Jonathan Cosgrave, managing director at the Carlyle Group and co-head of Carlyle's Ireland fund, stressed AA Ireland remains the largest investment so far by CCI and the only company within its portfolio considered suitable for an IPO.
"In terms of an IPO, we believe the minimum level of earnings for a business to go public is in the region of €20m and if we look at the businesses that we have, the AA is the only company in that category," he said.
"I'm not saying it's the plan for the business, but AA is the only company in our portfolio that meets the bar."
According to Noel O'Halloran of KBI Global Investors, the increasing demand for new offerings underlines the economy's shift into a "sustainable" recovery phase.
He said his firm has supported most of the IPOs since the crash and said he would welcome "more diversity" on the Irish stock exchange.
The exchange endured the delisting of several prominent companies following the bailout, including banks, builders and insurers.
Mr O'Halloran argued that Ireland's economy is now moving into the phase where you see a "natural acceleration" of IPOs but stressed they need to be "credible" in terms of valuation and size.
He added the level of regulation has become a deterrent for businesses seeking to raise money from public equity markets.

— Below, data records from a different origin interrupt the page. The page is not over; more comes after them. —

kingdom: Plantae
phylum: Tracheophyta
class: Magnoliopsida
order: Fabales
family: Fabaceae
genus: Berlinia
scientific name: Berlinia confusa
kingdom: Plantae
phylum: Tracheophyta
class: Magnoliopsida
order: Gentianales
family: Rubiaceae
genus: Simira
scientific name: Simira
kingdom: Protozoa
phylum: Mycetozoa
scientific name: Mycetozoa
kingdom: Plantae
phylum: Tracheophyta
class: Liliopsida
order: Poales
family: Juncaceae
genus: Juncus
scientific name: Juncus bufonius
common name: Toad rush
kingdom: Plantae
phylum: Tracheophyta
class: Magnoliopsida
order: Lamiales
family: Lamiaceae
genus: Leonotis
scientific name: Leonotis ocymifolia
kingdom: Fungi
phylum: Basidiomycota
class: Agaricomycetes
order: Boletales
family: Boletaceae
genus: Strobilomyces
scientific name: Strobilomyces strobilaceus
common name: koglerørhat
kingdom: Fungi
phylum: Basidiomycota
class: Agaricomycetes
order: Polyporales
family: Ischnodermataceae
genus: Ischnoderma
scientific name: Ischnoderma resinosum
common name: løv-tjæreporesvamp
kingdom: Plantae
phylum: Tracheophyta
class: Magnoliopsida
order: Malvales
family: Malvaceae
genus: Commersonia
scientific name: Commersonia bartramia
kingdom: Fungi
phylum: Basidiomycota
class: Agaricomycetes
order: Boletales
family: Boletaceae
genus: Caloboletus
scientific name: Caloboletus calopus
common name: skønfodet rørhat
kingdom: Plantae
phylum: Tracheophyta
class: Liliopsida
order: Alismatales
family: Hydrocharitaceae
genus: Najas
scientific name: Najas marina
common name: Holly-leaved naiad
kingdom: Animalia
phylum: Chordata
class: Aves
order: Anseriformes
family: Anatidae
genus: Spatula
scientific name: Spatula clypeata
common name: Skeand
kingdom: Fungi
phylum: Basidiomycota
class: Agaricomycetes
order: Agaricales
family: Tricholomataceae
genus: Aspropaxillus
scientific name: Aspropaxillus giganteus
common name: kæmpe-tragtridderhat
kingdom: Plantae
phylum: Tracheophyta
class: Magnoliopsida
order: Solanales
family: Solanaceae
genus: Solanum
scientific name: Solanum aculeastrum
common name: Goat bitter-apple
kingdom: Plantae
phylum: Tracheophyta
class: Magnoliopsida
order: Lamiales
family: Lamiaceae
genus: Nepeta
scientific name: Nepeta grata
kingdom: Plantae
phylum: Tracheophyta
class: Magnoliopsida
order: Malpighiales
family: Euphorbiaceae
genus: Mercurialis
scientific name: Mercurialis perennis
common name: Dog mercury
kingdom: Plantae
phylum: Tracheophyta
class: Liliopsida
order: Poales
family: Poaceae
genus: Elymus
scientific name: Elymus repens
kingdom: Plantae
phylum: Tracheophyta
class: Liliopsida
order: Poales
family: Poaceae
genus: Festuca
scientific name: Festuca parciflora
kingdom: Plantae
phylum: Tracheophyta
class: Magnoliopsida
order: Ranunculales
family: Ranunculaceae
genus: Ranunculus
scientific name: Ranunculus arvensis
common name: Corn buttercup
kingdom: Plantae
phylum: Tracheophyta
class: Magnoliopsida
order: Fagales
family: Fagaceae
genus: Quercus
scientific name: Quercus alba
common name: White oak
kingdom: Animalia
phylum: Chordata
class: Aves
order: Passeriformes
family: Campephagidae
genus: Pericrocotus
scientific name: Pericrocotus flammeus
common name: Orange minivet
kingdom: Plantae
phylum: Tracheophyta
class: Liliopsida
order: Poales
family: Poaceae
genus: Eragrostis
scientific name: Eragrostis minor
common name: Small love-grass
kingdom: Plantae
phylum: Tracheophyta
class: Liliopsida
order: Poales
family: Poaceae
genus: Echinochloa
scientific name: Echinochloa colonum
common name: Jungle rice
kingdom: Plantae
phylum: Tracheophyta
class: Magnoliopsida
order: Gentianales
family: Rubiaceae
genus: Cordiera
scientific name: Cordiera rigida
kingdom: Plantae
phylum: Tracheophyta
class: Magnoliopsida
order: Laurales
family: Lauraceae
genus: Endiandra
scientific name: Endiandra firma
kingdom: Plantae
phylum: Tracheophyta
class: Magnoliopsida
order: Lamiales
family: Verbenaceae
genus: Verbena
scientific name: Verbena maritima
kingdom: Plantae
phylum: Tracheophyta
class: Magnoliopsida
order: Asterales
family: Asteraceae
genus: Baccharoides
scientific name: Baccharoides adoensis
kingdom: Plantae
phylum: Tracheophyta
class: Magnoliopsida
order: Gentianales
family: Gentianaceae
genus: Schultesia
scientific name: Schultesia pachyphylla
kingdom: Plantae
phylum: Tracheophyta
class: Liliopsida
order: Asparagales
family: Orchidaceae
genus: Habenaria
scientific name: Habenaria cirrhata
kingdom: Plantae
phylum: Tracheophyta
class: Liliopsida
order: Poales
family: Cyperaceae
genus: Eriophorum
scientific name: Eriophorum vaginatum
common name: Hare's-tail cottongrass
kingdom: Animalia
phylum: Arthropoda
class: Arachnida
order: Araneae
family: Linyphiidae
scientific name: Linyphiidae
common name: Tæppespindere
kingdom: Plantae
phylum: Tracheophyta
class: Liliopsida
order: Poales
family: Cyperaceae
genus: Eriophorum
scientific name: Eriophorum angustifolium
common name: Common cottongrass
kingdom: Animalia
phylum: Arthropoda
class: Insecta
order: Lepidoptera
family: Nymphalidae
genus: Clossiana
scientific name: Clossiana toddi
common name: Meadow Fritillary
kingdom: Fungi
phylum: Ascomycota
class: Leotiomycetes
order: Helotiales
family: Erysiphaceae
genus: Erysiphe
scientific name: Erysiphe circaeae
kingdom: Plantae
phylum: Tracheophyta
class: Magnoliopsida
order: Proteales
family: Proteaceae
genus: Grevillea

Mr Cosgrave also emphasised the additional constraints of an IPO. "There is a cost to being listed, and there is a drag, in terms of management distraction and costs that result from the IPO process and being listed."
Yet the three deals brought to market this year have all attracted robust support.
Crucially the share prices of the new stock market entrants continue to trade above the issue price.
AIB's IPO ranks as the largest this year in Europe, with investors stumping up €3.4bn to leave taxpayers with a 71pc in the bank - a figure that is likely to dwindle further next year.
The Oaktree-backed listing of builder Glenveagh Properties also drew larger than anticipated support after it raised €550m from institutional fund managers, while the strong appetite for the green energy infrastructure fund, Greencoat Renewables, enabled AIB to reduce its cornerstone stake in the business by €10m, following a €270m equity raise over summer.
But as Mr O'Halloran points out, an IPO of AA Ireland would represent the first "clean exit" of a PE fund via the stock market.
CCI's acquisition of the motoring services provider and insurance intermediary took the fund far outside of its €5m to €50m target investment range but the acquisition was part-financed by Carlyle's €3.5bn European buyout fund.